The Stealing Begins

There are a lot of ways to steal an election–you can do it electronically, you can do it with mail-in ballots, you can do it with basic voter fraud, or you can be subtle and do it by going in to places that you know will vote the way you want them to and paying people to register those voters and get them to the polls. Right now, that is the preferred method.

On Saturday, The Federalist reported:

With a little over seven months until Election Day, “Bidenbucks” are ramping up where Team Biden’s sweeping taxpayer-funded get-out-the-vote order is most needed. Meanwhile, a federal judge has stopped a Bidenbucks complaint described as “the MOST important election integrity lawsuit in the country.”

The Michigan Department of State recently announced a signed Memorandum of Understanding (MOU) with the U.S. Small Business Administration “to promote civic engagement and voter registration in Michigan.” The agreement, according to Michigan Secretary of State Jocelyn Benson and SBA Administrator Isabel Casillas Guzman is a “first-of-its-kind collaboration” for the federal agency. It is expected to run through Jan. 1, 2036. That is, if legal challenges can’t stop the apparently unconstitutional “understanding.” 

“Small businesses are the lifeblood of our economy. Like voting, they play a direct role in improving people’s lives,” the swing state’s leftist secretary of state, who fancies herself as a defender of democracy, said in a press release. “I’m proud we are working with the Small Business Administration for this first-in-the-nation effort connecting Michigan’s small business community with the tools and information they need to play an even greater active role in our democracy.” 

First of all, we are a representative republic–not a democracy.

The article concludes:

“…Plaintiffs have alleged only an institutional injury resulting from ‘a general loss of legislative power,’” the judge wrote in her decision. “A vague, generalized allegation that elections, generally, will be undermined, is not the type of case or controversy that this court may rule on under Article III.” 

But there’s nothing vague or generalized about the effects of Biden’s voter registration executive order that serves as a federal government-funded GOTV campaign for Democrats. 

As the lawsuit notes, the executive fiat requires all federal agencies to “identify and partner with specified partisan third party organizations,” “distribute voter registration and vote-by-mail ballot application forms,” “assist applicants in completing voter registration and vote-by-mail ballot application forms,” and “solicit third-party organizations.” It also “directs state officials to provide voter registration services on agency premises.”

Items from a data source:
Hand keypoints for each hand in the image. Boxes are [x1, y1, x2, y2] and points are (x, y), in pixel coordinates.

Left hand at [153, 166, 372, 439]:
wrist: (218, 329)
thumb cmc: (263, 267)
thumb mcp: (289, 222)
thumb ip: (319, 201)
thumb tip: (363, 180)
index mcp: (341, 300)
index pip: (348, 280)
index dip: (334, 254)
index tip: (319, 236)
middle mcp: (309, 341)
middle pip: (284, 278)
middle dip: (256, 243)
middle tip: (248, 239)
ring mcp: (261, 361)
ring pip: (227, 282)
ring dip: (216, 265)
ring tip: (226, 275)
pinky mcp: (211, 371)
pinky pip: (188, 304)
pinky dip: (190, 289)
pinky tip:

Activity 1 —
Answer these questions using the passage about "Bidenbucks" and voter registration:
(a) Which two bodies signed the Memorandum of Understanding described in the passage?
(b) Through what date is that agreement expected to run?
(c) Under which article of the Constitution did the judge say the court may not rule on a vague, generalized allegation?
Activity 2 — Summarize the passage about "Bidenbucks" and voter registration in two sentences.
Activity 3 — Extend the opinion piece about "Bidenbucks" and voter registration beyond its final paragraph.
These items were drawn from a separate source.

Task answer 1 —
(a) The Michigan Department of State and the U.S. Small Business Administration.
(b) Jan. 1, 2036.
(c) Article III.

Task answer 2 — The author argues that paying people to register and turn out voters in places expected to vote a certain way is now the preferred method of stealing an election, and points to a Federalist report on "Bidenbucks" and a Memorandum of Understanding between the Michigan Department of State and the U.S. Small Business Administration to promote voter registration. A federal judge stopped a related complaint, calling it a vague, generalized allegation, but the author contends that Biden's voter registration executive order, which requires federal agencies to partner with third-party organizations and distribute registration forms, has concrete effects.

Task answer 3 —
All of it is being done without congressional approval or appropriation. Meanwhile, the Biden administration refuses to release records on the initiative, raising the question: What does Team Biden have to hide? 

There will be more of this activity as November approaches.

 

Too Little Too Late

The Epoch Times reported the following today:

A Michigan judge ruled last week that Secretary of State Jocelyn Benson’s last October guidance relating to ballot signature verification was not in compliance with the law and thus it’s invalid.

Michigan Republican Party and Allegan County clerk Robert Genetski filed the lawsuit on Nov. 2, 2020, against Benson and Jonathan Brater, director of the Michigan Bureau of Elections.

The plaintiffs claimed that the guidance Benson issued last October violated the Administrative Procedures Act (APA) and should be nullified. They also asked the court to declare that they have the right to request an audit of their choosing, saying the state-wide audit in November did not review whether signatures were properly evaluated.

On Oct. 6, 2020, Benson issued guidance titled “Absent Voter Ballot Processing: Signature Verification and Voter Notification Standards.”

The guidance stated that clerks “must perform their signature verification duties with the presumption that the voter’s application or envelope signature is his or her genuine signature.”

The guidance also said signatures “should be considered questionable” only if they differ “in multiple, significant and obvious respects from the signature on file,” according to the court order (pdf). “Whenever possible,” election officials were to resolve “slight dissimilarities” in favor of finding that the signature was valid.

This is too little too late. The Secretary of State did not have the authority to change the law–that is the job of the legislature. Unfortunately, there were similar events in numerous states leading up to the 2020 election. I don’t believe there is anything we can do to change the results of the 2020 election, regardless of how valid or invalid those results were, but we need to make sure that in the future all of the states follow their own laws.

Exactly Why Is The Law There?

Yesterday the Washington Post reported that Representative John Conyers would be on the election ballot in Michigan. Representative Conyers was originally taken off the ballot by election officials because he had failed to secure enough valid petition signatures. Some of the people who collected signatures were not registered voters, something that is required by Michigan law.

The article reports:

U.S. District Court Judge Matthew Leitman issued an injunction ordering Conyers back on the ballot just hours after state elections officials upheld an earlier ruling that had kept him off for failing to secure enough valid petition signatures. At issue was the question of whether a law requiring signature gatherers to be registered voters is constitutional.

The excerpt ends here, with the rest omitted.